Record extracts:
*-*-*

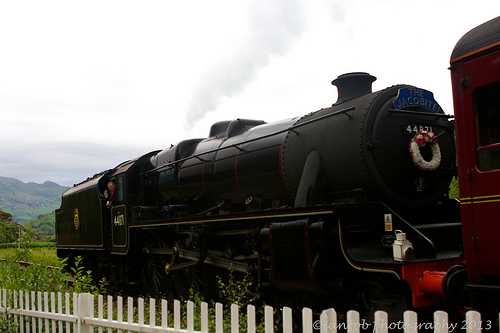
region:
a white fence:
[127, 300, 230, 324]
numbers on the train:
[400, 122, 440, 134]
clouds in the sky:
[67, 59, 146, 99]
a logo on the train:
[68, 208, 85, 232]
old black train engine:
[43, 91, 430, 266]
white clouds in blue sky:
[113, 58, 154, 79]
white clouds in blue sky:
[117, 31, 144, 62]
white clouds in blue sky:
[252, 36, 312, 90]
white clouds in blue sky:
[122, 31, 149, 75]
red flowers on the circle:
[407, 124, 452, 151]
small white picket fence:
[16, 272, 137, 319]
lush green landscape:
[11, 235, 48, 255]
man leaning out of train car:
[96, 177, 116, 194]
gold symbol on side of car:
[62, 200, 90, 227]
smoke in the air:
[161, 29, 291, 100]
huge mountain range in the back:
[11, 166, 50, 223]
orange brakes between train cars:
[391, 253, 474, 293]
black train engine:
[71, 80, 474, 295]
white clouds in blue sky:
[34, 6, 80, 44]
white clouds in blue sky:
[146, 34, 191, 56]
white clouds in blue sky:
[34, 89, 81, 125]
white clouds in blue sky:
[188, 36, 233, 76]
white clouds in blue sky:
[128, 21, 183, 71]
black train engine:
[45, 78, 467, 299]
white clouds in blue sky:
[12, 76, 76, 133]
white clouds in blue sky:
[112, 46, 164, 87]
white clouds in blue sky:
[169, 13, 247, 55]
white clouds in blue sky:
[310, 3, 381, 47]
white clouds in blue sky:
[97, 31, 152, 89]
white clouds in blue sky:
[69, 55, 136, 99]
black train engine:
[70, 73, 449, 300]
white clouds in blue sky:
[231, 46, 254, 72]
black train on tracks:
[27, 37, 487, 306]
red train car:
[431, 7, 498, 316]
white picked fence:
[13, 275, 493, 332]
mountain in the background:
[3, 161, 96, 252]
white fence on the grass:
[9, 299, 160, 326]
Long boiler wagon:
[159, 159, 399, 196]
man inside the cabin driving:
[101, 177, 128, 196]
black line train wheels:
[77, 260, 279, 288]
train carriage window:
[468, 83, 497, 170]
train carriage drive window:
[116, 180, 127, 202]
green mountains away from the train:
[4, 183, 59, 214]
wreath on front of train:
[410, 129, 442, 171]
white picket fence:
[2, 282, 497, 331]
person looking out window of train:
[95, 179, 120, 209]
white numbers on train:
[404, 122, 435, 134]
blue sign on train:
[392, 86, 441, 116]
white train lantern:
[387, 227, 413, 264]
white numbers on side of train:
[109, 212, 126, 228]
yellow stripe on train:
[455, 195, 498, 205]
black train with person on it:
[50, 70, 455, 302]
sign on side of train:
[70, 207, 81, 232]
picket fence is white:
[1, 285, 497, 330]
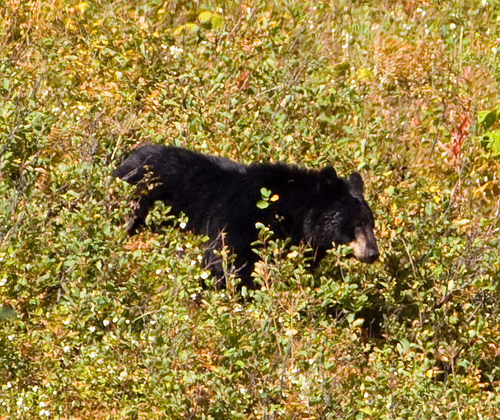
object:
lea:
[477, 104, 497, 123]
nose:
[369, 248, 377, 261]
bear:
[112, 142, 378, 308]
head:
[301, 163, 381, 264]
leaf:
[235, 357, 250, 369]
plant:
[0, 0, 500, 419]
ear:
[347, 169, 367, 195]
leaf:
[345, 310, 355, 326]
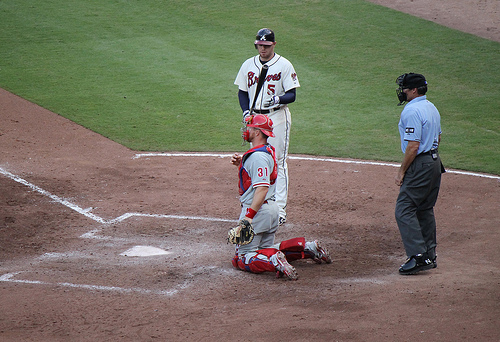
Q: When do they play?
A: Day time.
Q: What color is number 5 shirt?
A: White.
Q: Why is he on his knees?
A: To catch the pitch.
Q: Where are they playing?
A: Baseball field.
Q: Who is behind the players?
A: Umpire.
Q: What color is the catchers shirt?
A: Gray.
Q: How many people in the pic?
A: 3.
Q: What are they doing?
A: Playing baseball.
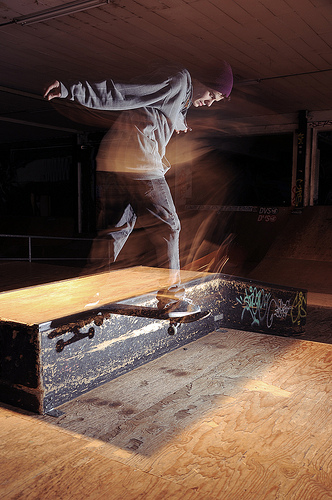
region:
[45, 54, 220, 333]
the boy is doing a skateboard trick on his skateboard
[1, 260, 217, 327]
the top of the ramp is not painted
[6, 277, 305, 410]
the sides of the ramp are painted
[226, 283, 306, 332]
there is graffetti on the side of the ramp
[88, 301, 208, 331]
the boy is standing on a skateboard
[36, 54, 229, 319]
the boy is wearing jeans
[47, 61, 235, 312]
the boy is wearing a sweatshirt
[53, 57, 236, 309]
the boy is wearing a purple beanie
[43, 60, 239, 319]
the image of the boy is blurred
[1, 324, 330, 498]
the second level of the ramp is unpainted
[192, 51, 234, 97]
A violet purple beanie.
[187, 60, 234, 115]
A man focusing intently.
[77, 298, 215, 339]
A skateboard while griniding.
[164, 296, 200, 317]
A see though shoe.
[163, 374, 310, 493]
A light brown wooden deck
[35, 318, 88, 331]
A bar to gind on.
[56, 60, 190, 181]
A grey hoodie sweater.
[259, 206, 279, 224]
Stickers are on the ramp.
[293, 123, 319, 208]
A floor beam for support.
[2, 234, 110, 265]
A metal rail way.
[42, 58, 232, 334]
translucent double exposure of a ghostly skateboarder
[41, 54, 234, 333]
skateboarder wearing a purple knit beanie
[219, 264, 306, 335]
slanted ramp portion has blue white and yellow graffiti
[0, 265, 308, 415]
wooden ramp has heavily chipped blacked painted side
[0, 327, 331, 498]
floor is well worn plywood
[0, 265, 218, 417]
black skateboard is hanging off flat end of ramp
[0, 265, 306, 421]
old looking metal brackets connect ramp to floor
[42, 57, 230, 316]
skateboarder wearing a grey hoodie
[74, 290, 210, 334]
black and white shoes on the skateboard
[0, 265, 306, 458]
skateboard ramp casts a light shadow on the wood floor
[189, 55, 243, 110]
the head of a man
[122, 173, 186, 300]
the leg of a man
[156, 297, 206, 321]
a black and white shoe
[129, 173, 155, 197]
a pocket on the pants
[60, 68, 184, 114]
the arm of a man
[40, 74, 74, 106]
the hand of a man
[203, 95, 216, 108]
the nose of a man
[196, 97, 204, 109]
the mouth of a man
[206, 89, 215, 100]
the eye of a man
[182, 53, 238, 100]
a purple stocking cap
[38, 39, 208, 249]
this is a man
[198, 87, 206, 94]
the man is light skinned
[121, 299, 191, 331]
this is a skate board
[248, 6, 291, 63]
this is the roof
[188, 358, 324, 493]
this is the floor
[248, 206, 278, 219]
this is a writing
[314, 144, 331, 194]
the door is opened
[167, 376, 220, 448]
this is the board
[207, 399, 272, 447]
the board is brown in color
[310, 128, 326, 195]
this is the door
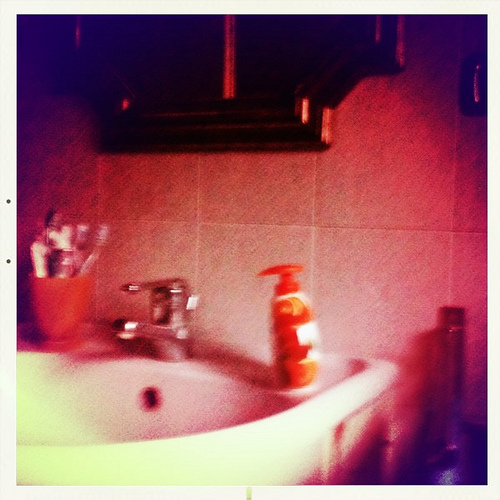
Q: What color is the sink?
A: White.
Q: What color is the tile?
A: Cream.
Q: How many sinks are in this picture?
A: One.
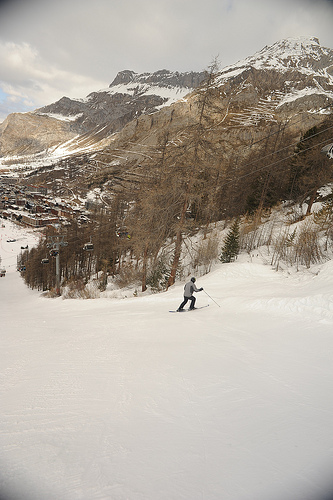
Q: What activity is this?
A: Skiing.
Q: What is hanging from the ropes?
A: Ski lifts.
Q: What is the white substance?
A: Snow.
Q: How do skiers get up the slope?
A: Ski lift.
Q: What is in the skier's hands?
A: Poles.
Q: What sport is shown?
A: Skiing.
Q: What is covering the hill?
A: Snow.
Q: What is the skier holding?
A: Poles.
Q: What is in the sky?
A: Clouds.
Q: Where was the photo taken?
A: Mountains.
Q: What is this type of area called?
A: Ski resort.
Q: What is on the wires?
A: Ski lifts.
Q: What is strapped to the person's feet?
A: Skis.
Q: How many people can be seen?
A: One.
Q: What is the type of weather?
A: Snow.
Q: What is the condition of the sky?
A: Cloudy.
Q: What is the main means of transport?
A: Cable cars.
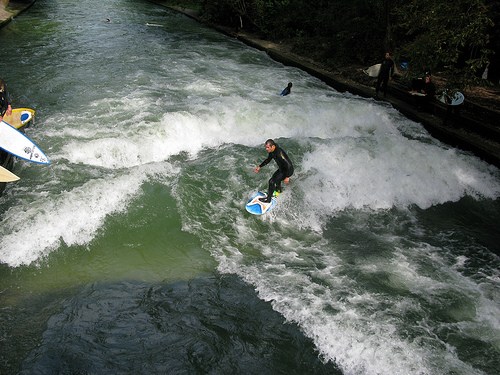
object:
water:
[36, 222, 421, 371]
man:
[252, 137, 296, 205]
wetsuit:
[256, 152, 293, 199]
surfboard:
[243, 176, 291, 218]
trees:
[413, 0, 489, 78]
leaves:
[431, 18, 457, 45]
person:
[372, 51, 398, 95]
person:
[417, 73, 439, 118]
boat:
[0, 107, 38, 135]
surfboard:
[0, 119, 52, 169]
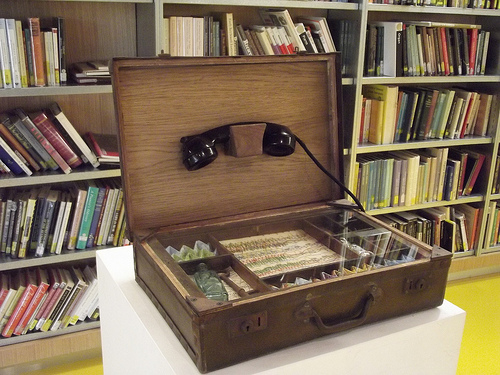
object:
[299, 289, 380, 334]
handle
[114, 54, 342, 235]
board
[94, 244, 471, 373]
stand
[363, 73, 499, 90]
shelf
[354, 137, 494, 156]
shelf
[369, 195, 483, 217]
shelf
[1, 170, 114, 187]
shelf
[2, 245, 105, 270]
shelf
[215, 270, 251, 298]
key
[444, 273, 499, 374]
floor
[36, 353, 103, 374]
floor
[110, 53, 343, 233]
lid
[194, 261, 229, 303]
bottle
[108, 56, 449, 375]
box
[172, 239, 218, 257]
white fabric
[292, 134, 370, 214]
cable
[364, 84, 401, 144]
book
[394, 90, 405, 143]
book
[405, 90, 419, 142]
book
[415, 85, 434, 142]
book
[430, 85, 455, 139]
book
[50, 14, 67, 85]
book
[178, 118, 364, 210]
telephone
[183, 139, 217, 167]
black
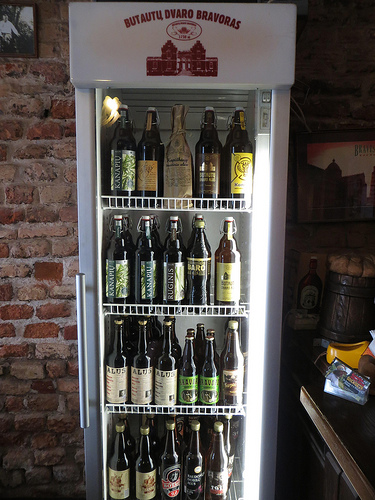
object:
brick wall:
[0, 55, 84, 500]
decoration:
[316, 251, 375, 344]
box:
[285, 245, 327, 330]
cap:
[185, 335, 195, 341]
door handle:
[75, 273, 90, 428]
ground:
[286, 84, 344, 137]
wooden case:
[278, 309, 374, 500]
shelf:
[103, 303, 248, 317]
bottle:
[132, 214, 161, 315]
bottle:
[161, 215, 188, 314]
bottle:
[185, 213, 212, 313]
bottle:
[105, 318, 130, 407]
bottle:
[177, 335, 200, 413]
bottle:
[198, 335, 220, 413]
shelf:
[106, 403, 247, 415]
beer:
[220, 105, 253, 210]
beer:
[195, 105, 224, 208]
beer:
[163, 103, 194, 209]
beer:
[136, 106, 165, 208]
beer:
[108, 99, 137, 207]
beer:
[213, 215, 241, 314]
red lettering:
[123, 8, 242, 41]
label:
[199, 375, 221, 405]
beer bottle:
[130, 319, 155, 413]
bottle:
[154, 319, 179, 412]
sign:
[303, 140, 374, 220]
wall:
[289, 0, 373, 248]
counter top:
[280, 345, 375, 491]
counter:
[281, 325, 374, 500]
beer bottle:
[107, 104, 138, 208]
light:
[102, 94, 122, 128]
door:
[80, 82, 271, 500]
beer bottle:
[102, 207, 134, 313]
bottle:
[194, 101, 222, 200]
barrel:
[316, 262, 374, 342]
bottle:
[136, 106, 165, 207]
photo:
[0, 1, 38, 58]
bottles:
[204, 415, 237, 500]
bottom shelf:
[106, 411, 245, 500]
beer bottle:
[214, 216, 242, 315]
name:
[123, 8, 241, 78]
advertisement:
[123, 8, 242, 78]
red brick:
[34, 261, 63, 281]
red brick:
[23, 321, 60, 339]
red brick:
[26, 118, 64, 140]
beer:
[107, 422, 130, 500]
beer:
[134, 424, 156, 500]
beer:
[156, 420, 182, 500]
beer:
[182, 419, 206, 500]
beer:
[204, 421, 229, 500]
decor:
[312, 340, 369, 373]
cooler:
[68, 1, 297, 498]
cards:
[325, 356, 372, 402]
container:
[324, 378, 369, 406]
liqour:
[293, 322, 331, 391]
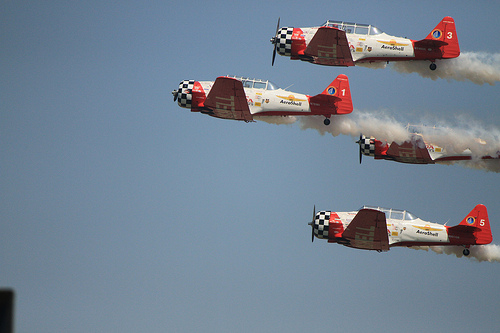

*-*-*

To do: How many lines in the data above contain the word "window"? Reply with the number alone.

Expected answer: 3